A lender typically uses a loan or credit card applicant. credit score To assess the eligibility of the individual to avail these facilities. The lender also takes into account the credit score of the individual while deciding the interest rate for loan repayment. Hence, it is essential for the borrowers to maintain a good credit score. To do this, one can obtain his credit report at regular intervals.

In this excerpt, we look at why it is important to regularly check one’s credit report.

Credentials Check: “Checking one’s credit report from time to time gives a fair idea of ​​one’s creditworthiness. This allows you to take the necessary steps to maintain and improve your credit score. Additionally, it can help prevent future rejection of loan or credit card applications due to poor credit scores,” said Radhika Binani, Chief Product Officer, Paisabazaar.com.

it is important to maintain a good credit score, which is typically 750 or more.

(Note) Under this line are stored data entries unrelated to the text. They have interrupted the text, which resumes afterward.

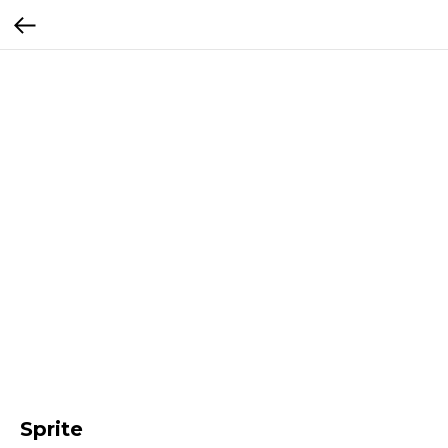
Sprite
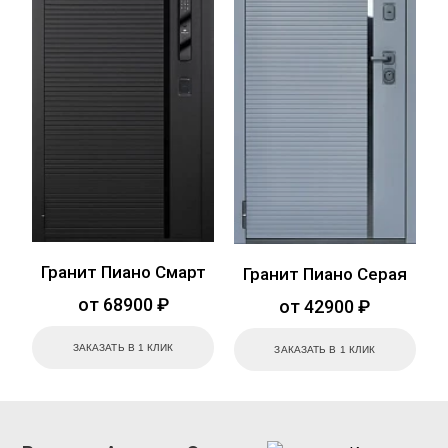
Гранит Пиано Смарт
Гранит Пиано Серая
от 68900 ₽
от 42900 ₽
ЗАКАЗАТЬ В 1 КЛИК
ЗАКАЗАТЬ В 1 КЛИК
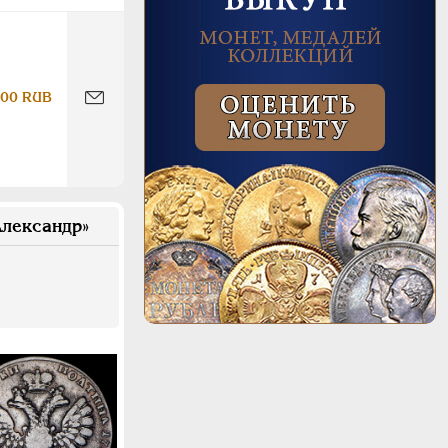
000 RUB
лександр»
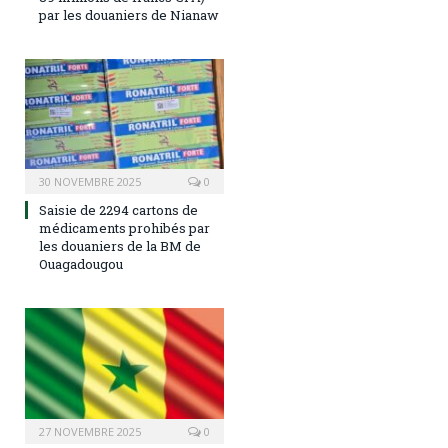
par les douaniers de Nianaw
30 NOVEMBRE 2025
0
Saisie de 2294 cartons de
médicaments prohibés par
les douaniers de la BM de
Ouagadougou
27 NOVEMBRE 2025
0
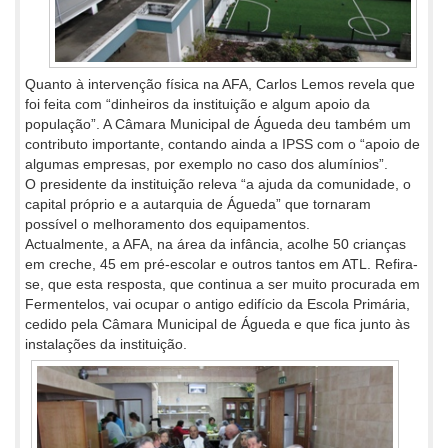
Quanto à intervenção física na AFA, Carlos Lemos revela que
foi feita com “dinheiros da instituição e algum apoio da
população”. A Câmara Municipal de Águeda deu também um
contributo importante, contando ainda a IPSS com o “apoio de
algumas empresas, por exemplo no caso dos alumínios”.
O presidente da instituição releva “a ajuda da comunidade, o
capital próprio e a autarquia de Águeda” que tornaram
possível o melhoramento dos equipamentos.
Actualmente, a AFA, na área da infância, acolhe 50 crianças
em creche, 45 em pré-escolar e outros tantos em ATL. Refira-
se, que esta resposta, que continua a ser muito procurada em
Fermentelos, vai ocupar o antigo edifício da Escola Primária,
cedido pela Câmara Municipal de Águeda e que fica junto às
instalações da instituição.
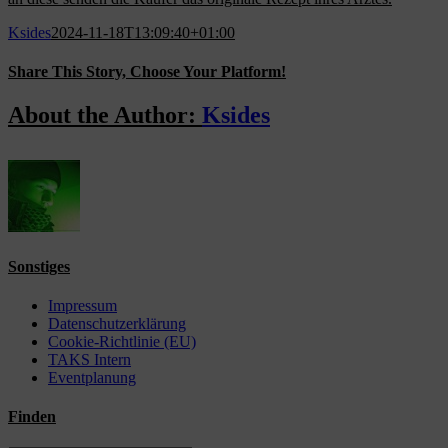
Ksides
2024-11-18T13:09:40+01:00
Share This Story, Choose Your Platform!
Facebook
X
Reddit
LinkedIn
WhatsApp
Tumblr
Pinterest
Vk
Email
About the Author:
Ksides
Sonstiges
Impressum
Datenschutzerklärung
Cookie-Richtlinie (EU)
TAKS Intern
Eventplanung
Finden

Identify clerical errors: Credit bureaus typically create credit reports based on data provided by your credit card issuer and lender. Any clerical error in collating such information on the part of the credit bureau or lender may result in incorrect data on your report. Such inaccurate data can lower your credit score, and negatively affect your future eligibility for a credit card or loan. Checking your credit report from time to time is the only way to spot such errors. In case any error or incorrect information is detected, you must report it to the concerned bureau or lender for rectification. A correct credit report will help you improve your credit score.

Detect identity theft: Generally, identity theft refers to the intentional misuse of a person’s personal information to conduct financial transactions. It often happens that fraudsters use erroneously obtained data to submit applications for loans or credit cards in someone else’s name.

Since your credit report records all credit-linked inquiries and transactions, periodic review of your report will help identify fraudulent credit inquiries or transactions, if any, in your name.

Avoids unnecessary difficult inquiries: Binani said, “Every time you submit a credit application, the concerned issuer or lender will obtain your credit report from the credit bureaus to assess your creditworthiness. Credit report inquiries are considered hard inquiries. Also, credit bureaus lower one’s credit score by a few points every time a hard inquiry is made. Several hard inquiries over a short period of time can significantly reduce your credit score. Getting your credit report doesn’t hurt your credit score.”

As such, you should check your credit report before availing any loan or credit card to know whether your credit score is high enough to get you a loan or credit card approved.

Control Credit Utilization Ratio: When you habitually check your credit report, you keep your credit utilization ratio under control. This ratio is the percentage of the total credit limit you have received during a month. According to experts, you should try to maintain this ratio within 30%. Going beyond this can leave you looking debt-hungry and less creditworthy to the lender.